The public procurement rules describe how the public sector buys these things. The European Union sets rules for all Member States. Each Member State has to make these rules the law in their own country.
The Scottish Parliament is responsible for making these laws in Scotland. The UK Parliament is responsible for making these laws in England, Wales and Northern Ireland.
In Scotland, public procurement is governed by the Public Contracts (Scotland) Regulations 2015. In this document, we call this "the Regulations".
Throughout this document, we refer to 'public bodies' as short-hand for all organisations which are subject to public procurement laws. This includes government, councils, universities and colleges, the NHS and registered social landlords.
We also refer throughout this document to 'suppliers' as short-hand for all organisations which might bid for and win public work. This includes public corporations, private companies, sole traders, the third sector and supported businesses.
EU Directive on Electronic Invoicing in Public Procurement
EU Directive 2014/55/EU of the European Parliament and of the Council of 16 April 2014 on Electronic Invoicing came into force on 26 May 2014. This Directive requires public bodies to be in a position to automatically receive, process and pay eInvoices for contracts that are regulated by the European Public Procurement Directives and advertised in the Official Journal of the European Union ( OJEU).
The Directive does not require suppliers to comply with the requirements. Suppliers may continue with current invoicing processes. However, due to the business efficiencies and benefits that could be achieved, it may make sense for suppliers to consider the move to eInvoicing.

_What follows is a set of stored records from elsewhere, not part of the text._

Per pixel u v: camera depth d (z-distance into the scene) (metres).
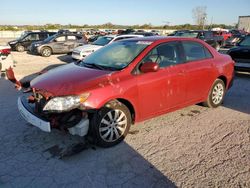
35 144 3.92
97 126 3.64
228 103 6.02
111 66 4.14
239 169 3.29
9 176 3.14
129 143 3.97
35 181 3.05
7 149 3.77
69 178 3.11
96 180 3.07
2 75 9.03
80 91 3.46
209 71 5.15
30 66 12.15
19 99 4.15
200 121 4.87
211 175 3.17
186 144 3.95
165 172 3.23
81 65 4.52
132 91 3.88
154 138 4.14
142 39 4.72
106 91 3.62
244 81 8.73
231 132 4.40
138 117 4.12
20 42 19.66
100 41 13.71
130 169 3.29
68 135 4.18
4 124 4.64
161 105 4.38
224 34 24.98
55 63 13.40
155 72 4.18
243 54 9.25
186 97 4.80
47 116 3.51
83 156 3.59
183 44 4.80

Public bodies (that are named in Schedule 1 of the Public Contracts (Scotland) Regulations 2015), must comply with the requirements of the Directive no later than 18 April 2019. All other public bodies may have a further twelve months to comply with the Directive (no later than 18 April 2020).
To support the consultation a Business Regulation Impact Assessment ( BRIA) has been created. Please open the link to view further information.
The Scottish Government will be implementing this Directive into Scots Law through amendment to the Public Contracts (Scotland) Regulations 2015. A draft copy of the amendment showing the proposed wording can be viewed here.
Why We Are Consulting
It is generally accepted that the implementation of eInvoicing will make it much easier to do business with, as well as facilitate more efficient payment processes to suppliers, including SME's, which in turn will bring cost savings and liquidity benefits.
Some of the benefits of introducing eInvoicing to the public procurement process would include reduced costs, increased accuracy and processing efficiencies, faster processing and payment cycles, improved controls and compliance, increased visibility and transparency, focus on higher value activities and improved customer satisfaction.
Although in depth stakeholder engagement has taken place and is continuing, this consultation is formally seeking views and comments from a broad range of stakeholders (including public bodies and suppliers) that the introduction of eInvoicing would be a positive and progressive step for the Scottish public sector.